Tuesday, January 10, 2012

SQL Server Fulltext search updates

If you are using Fulltext search with a SQL Server implementation of IDM, be advised that there is a new installation guide that contains updated information about Fulltext search.  I was recently passed this information that you might find helpful...

There is a noiseword (2005)/stop-word(2008) list that contains words that are not indexed. Most of these makes sense (a, the, or, and, etc.) and does not affect searches in IdM. Our naming of privileges with the word "only" was slightly more unfortunate as its also considered a noiseword. This requires customization of the noiseword/stopword list for customers that want to search for the repository privilege.

 

Customizing stopwords in SQL Server 2008:



SQL Server 2008 uses stopwords stored in the database. To customize the list you need to make a copy of the system stopwords list and assign it to be used with the IdM full-text index (ftfull). This can be done using these commands or from the user interface of the SSMS.

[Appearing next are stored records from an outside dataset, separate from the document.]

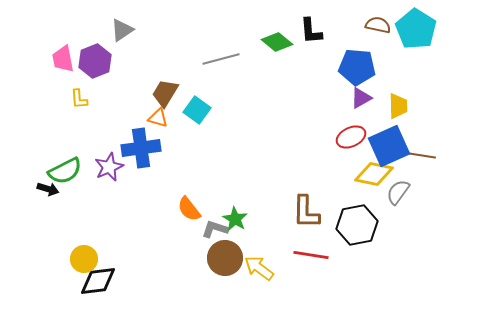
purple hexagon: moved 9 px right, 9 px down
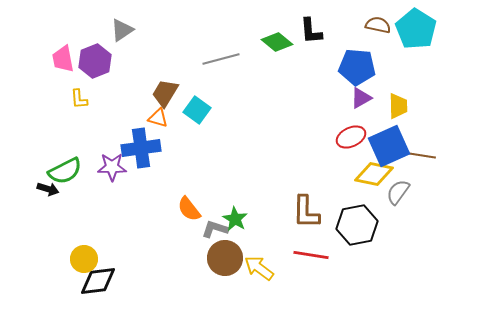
purple star: moved 3 px right; rotated 24 degrees clockwise
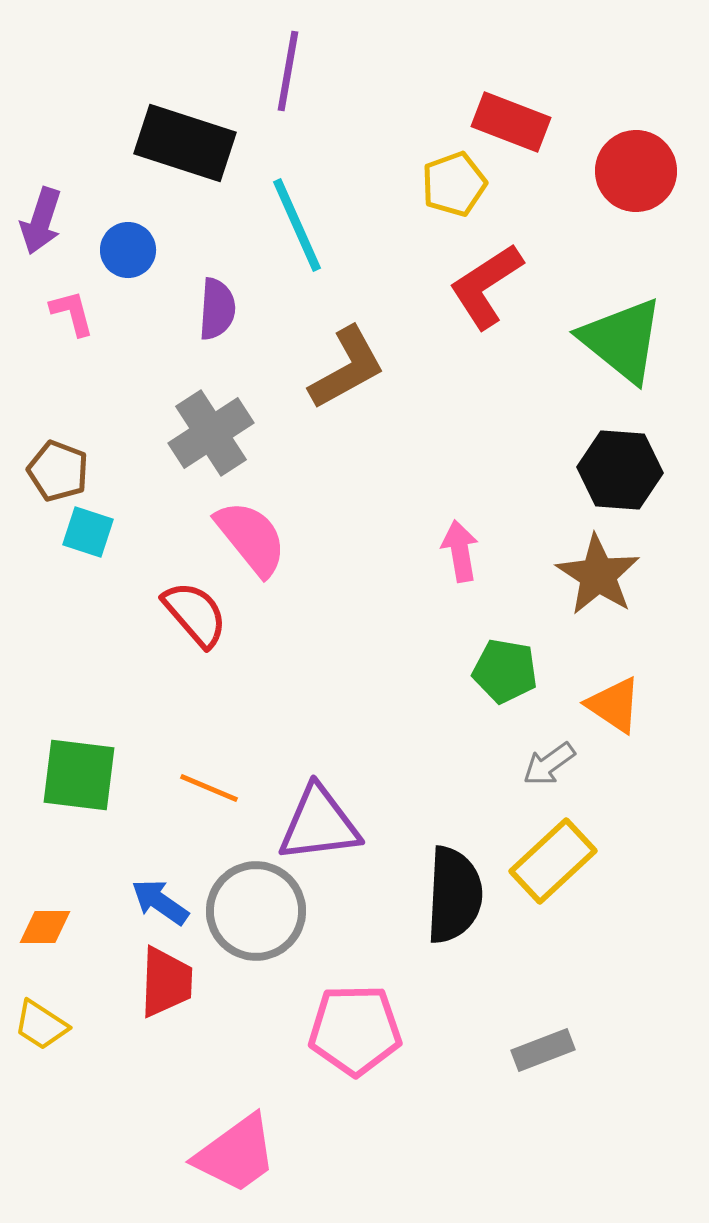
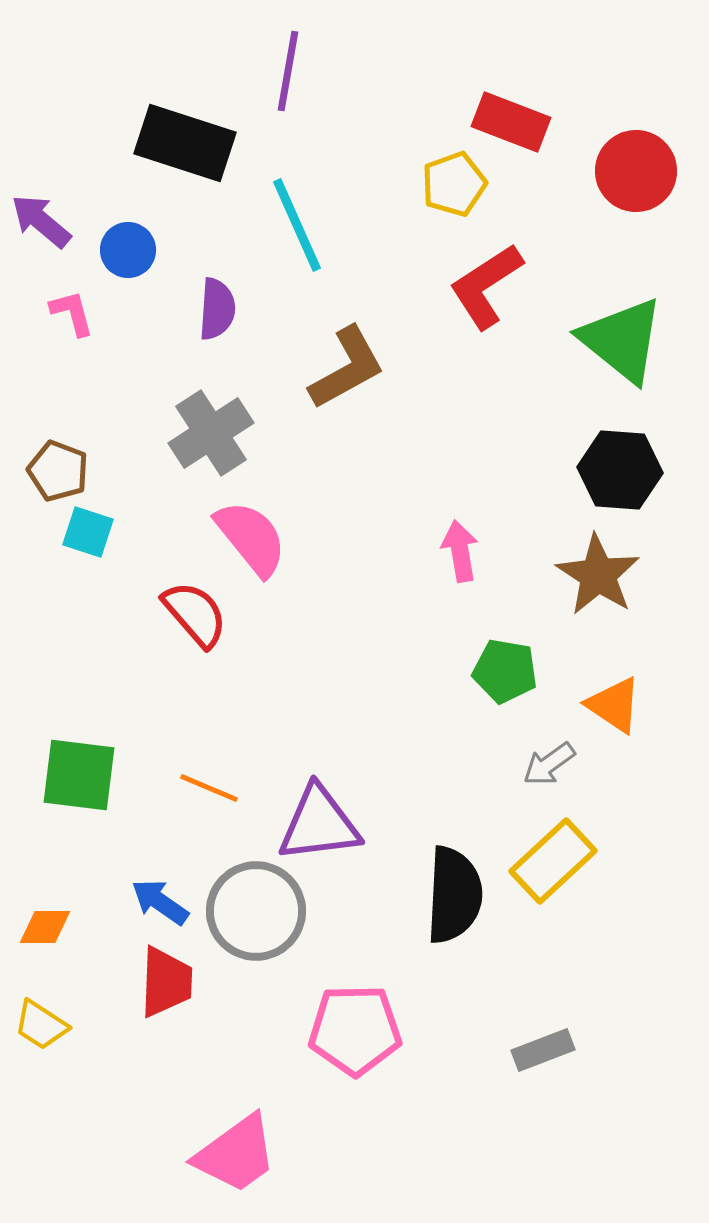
purple arrow: rotated 112 degrees clockwise
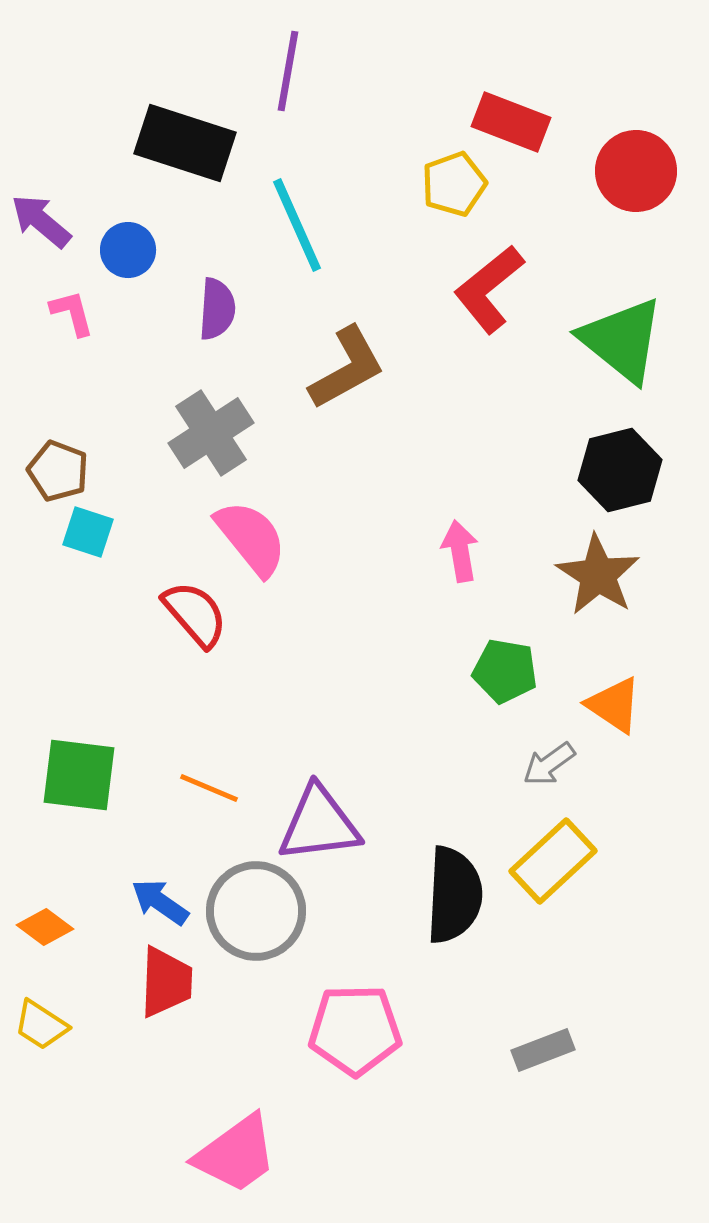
red L-shape: moved 3 px right, 3 px down; rotated 6 degrees counterclockwise
black hexagon: rotated 18 degrees counterclockwise
orange diamond: rotated 36 degrees clockwise
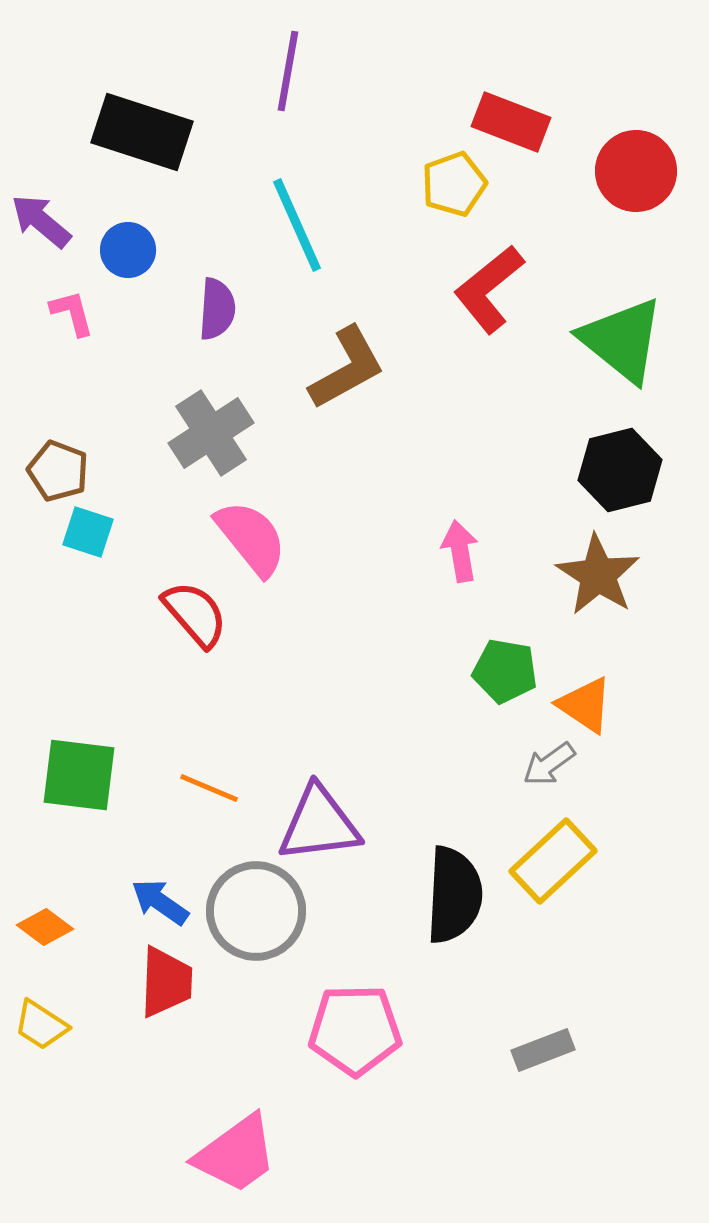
black rectangle: moved 43 px left, 11 px up
orange triangle: moved 29 px left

CREATE FULLTEXT STOPLIST idmStopList FROM SYSTEM STOPLIST;
-- Remove the words you want to include in the index:
ALTER FULLTEXT STOPLIST idmStopList DROP 'only' LANGUAGE 1033;
ALTER FULLTEXT INDEX ON mxi_values SET STOPLIST idmStopList

Its also possible to view the stopwords using queries. An example listing languages blocking the word "only" follows:

-- To list all entries of 'only' stopwords in the stoplist (can be many languages):
SELECT * FROM sys.fulltext_stopwords WHERE stoplist_id = (SELECT stoplist_id FROM sys.fulltext_stoplists where name = 'idmStopList') and stopword = 'only'



-- To test a stoplist
SELECT special_term, display_term FROM sys.dm_fts_parser (' "a text like system priv ad only somethingsomething" ', 1033,(SELECT stoplist_id FROM sys.fulltext_stoplists where name = 'idmStopList'), 0)







Here we see that "a" and "like" are considered noise and not indexed, while "only" is indexed for exact matches.

Customizing noisewords in SQL Server 2005:


Modify the noiseZZZ.txt files in sql server folder, remove "only" and other things you want to include from ENG,ENU (and others) and then drop & recreate fulltext index:

drop fulltext index on mxi_values
drop fulltext catalog ftfull
CREATE FULLTEXT CATALOG ftfull WITH ACCENT_SENSITIVITY=OFF AS DEFAULT;
CREATE FULLTEXT INDEX ON mxi_values(searchvalue) KEY INDEX IX_MXI_VALUES_Value_ID;
 




Hope you found this helpful! Thanks again to the folks that passed this info along!

2 comments:

Anonymous said...

I didn't even know something like this exists. Maybe I need it eventually, and hopefully I remember where I read it then, thanks!

Matt Pollicove said...

Yeah, it's been a feature that's been around for a while and is a favorite for those running NW IDM on SQL Server (Sorry Oracle fans, no Full Text Search for you...)